Caching Input Population Dataframes (Measles) - laser-base/laser-core GitHub Wiki
In the current LASER-NNMM (model), we have developed the ability to cache the input population "dataframe" -- set of input vectors.
The following is a plot of total run times for values of EULA age from 3 to ~35. (More data coming soon.) We ran the model on a VM with 12 cores. Most step functions were still in numba.
We see that the wall-clock simulation time can get down to ~75 seconds on this particular platform. That compares to a full-simulation (no EULA) wall-clock time of ~6 minutes 30 seconds (~400s). There's a broadly linear relationship between the age of eula-gizing and wall-clock time, as one might expect, though that linear relationship really starts at ~5yo, not below.

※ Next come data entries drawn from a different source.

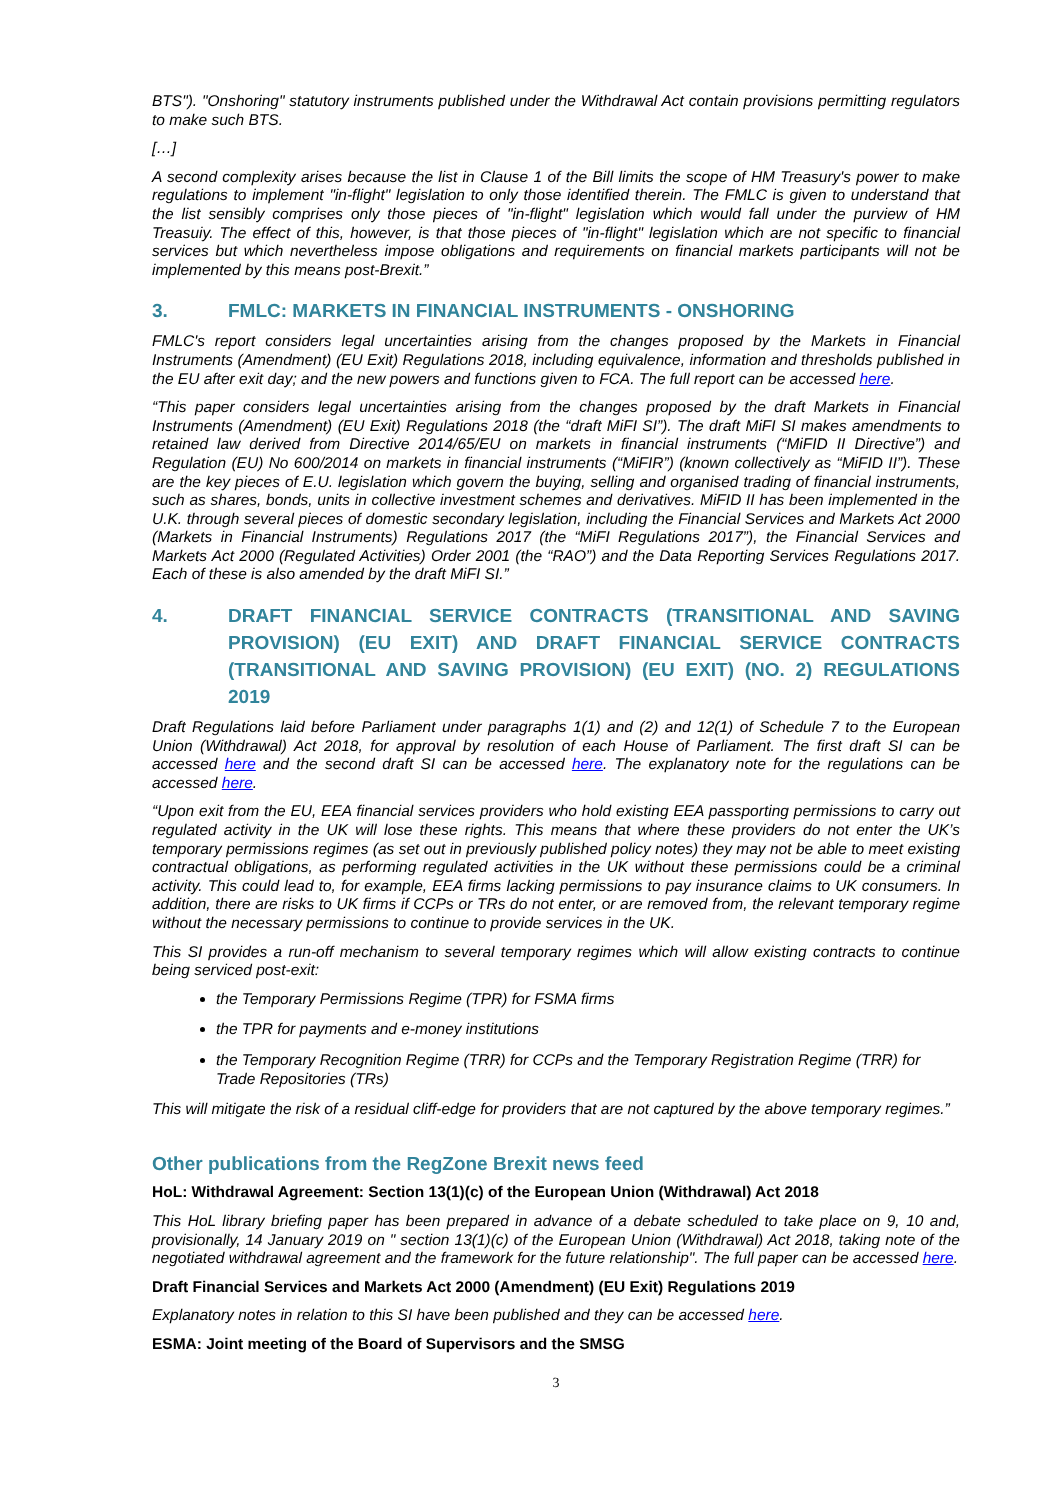BTS"). "Onshoring" statutory instruments published under the Withdrawal Act contain provisions permitting regulators to make such BTS.
[…]
A second complexity arises because the list in Clause 1 of the Bill limits the scope of HM Treasury's power to make regulations to implement "in-flight" legislation to only those identified therein. The FMLC is given to understand that the list sensibly comprises only those pieces of "in-flight" legislation which would fall under the purview of HM Treasuiy. The effect of this, however, is that those pieces of "in-flight" legislation which are not specific to financial services but which nevertheless impose obligations and requirements on financial markets participants will not be implemented by this means post-Brexit.”
3. FMLC: MARKETS IN FINANCIAL INSTRUMENTS - ONSHORING
FMLC's report considers legal uncertainties arising from the changes proposed by the Markets in Financial Instruments (Amendment) (EU Exit) Regulations 2018, including equivalence, information and thresholds published in the EU after exit day; and the new powers and functions given to FCA. The full report can be accessed here.
“This paper considers legal uncertainties arising from the changes proposed by the draft Markets in Financial Instruments (Amendment) (EU Exit) Regulations 2018 (the “draft MiFI SI”). The draft MiFI SI makes amendments to retained law derived from Directive 2014/65/EU on markets in financial instruments (“MiFID II Directive”) and Regulation (EU) No 600/2014 on markets in financial instruments (“MiFIR”) (known collectively as “MiFID II”). These are the key pieces of E.U. legislation which govern the buying, selling and organised trading of financial instruments, such as shares, bonds, units in collective investment schemes and derivatives. MiFID II has been implemented in the U.K. through several pieces of domestic secondary legislation, including the Financial Services and Markets Act 2000 (Markets in Financial Instruments) Regulations 2017 (the “MiFI Regulations 2017”), the Financial Services and Markets Act 2000 (Regulated Activities) Order 2001 (the “RAO”) and the Data Reporting Services Regulations 2017. Each of these is also amended by the draft MiFI SI.”
4. DRAFT FINANCIAL SERVICE CONTRACTS (TRANSITIONAL AND SAVING PROVISION) (EU EXIT) AND DRAFT FINANCIAL SERVICE CONTRACTS (TRANSITIONAL AND SAVING PROVISION) (EU EXIT) (NO. 2) REGULATIONS 2019
Draft Regulations laid before Parliament under paragraphs 1(1) and (2) and 12(1) of Schedule 7 to the European Union (Withdrawal) Act 2018, for approval by resolution of each House of Parliament. The first draft SI can be accessed here and the second draft SI can be accessed here. The explanatory note for the regulations can be accessed here.
“Upon exit from the EU, EEA financial services providers who hold existing EEA passporting permissions to carry out regulated activity in the UK will lose these rights. This means that where these providers do not enter the UK’s temporary permissions regimes (as set out in previously published policy notes) they may not be able to meet existing contractual obligations, as performing regulated activities in the UK without these permissions could be a criminal activity. This could lead to, for example, EEA firms lacking permissions to pay insurance claims to UK consumers. In addition, there are risks to UK firms if CCPs or TRs do not enter, or are removed from, the relevant temporary regime without the necessary permissions to continue to provide services in the UK.
This SI provides a run-off mechanism to several temporary regimes which will allow existing contracts to continue being serviced post-exit:
the Temporary Permissions Regime (TPR) for FSMA firms
the TPR for payments and e-money institutions
the Temporary Recognition Regime (TRR) for CCPs and the Temporary Registration Regime (TRR) for Trade Repositories (TRs)
This will mitigate the risk of a residual cliff-edge for providers that are not captured by the above temporary regimes.”
Other publications from the RegZone Brexit news feed
HoL: Withdrawal Agreement: Section 13(1)(c) of the European Union (Withdrawal) Act 2018
This HoL library briefing paper has been prepared in advance of a debate scheduled to take place on 9, 10 and, provisionally, 14 January 2019 on " section 13(1)(c) of the European Union (Withdrawal) Act 2018, taking note of the negotiated withdrawal agreement and the framework for the future relationship". The full paper can be accessed here.
Draft Financial Services and Markets Act 2000 (Amendment) (EU Exit) Regulations 2019
Explanatory notes in relation to this SI have been published and they can be accessed here.
ESMA: Joint meeting of the Board of Supervisors and the SMSG
3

Caching the input file provides an additional benefit. Caching seems to get a 75s sim down to 35s. And the absolute benefit grows with sim time/EULA age.
It's worth mentioning that one limitation of this experiment/test was that we were adding cached files as we went, and the process of discovering whether the current set of inputs has a cached input file already involves searching through all the hdf5 files on disk in the cache dir until one is found. We only have to inspect the attributes section, but the mean worst case scenario (is that a thing?), with 100 cached files, is that we have to search through 50 files each time. It would be worth testing wallclock times of all EULA ages with the full set of cached files present. Note that these files are rather large and some platforms have run out of disk space during the test.
The "net net" conclusion, at this point least, is that with EULA (age=5) and caching, a 400s simulation can be brought down to ~45s (35-50s observed).
CAVEAT: I'm honestly still not 100% confident that my test environment is completely valid.
Time to see what compiled-C acceleration (with OpenMP) can do from here.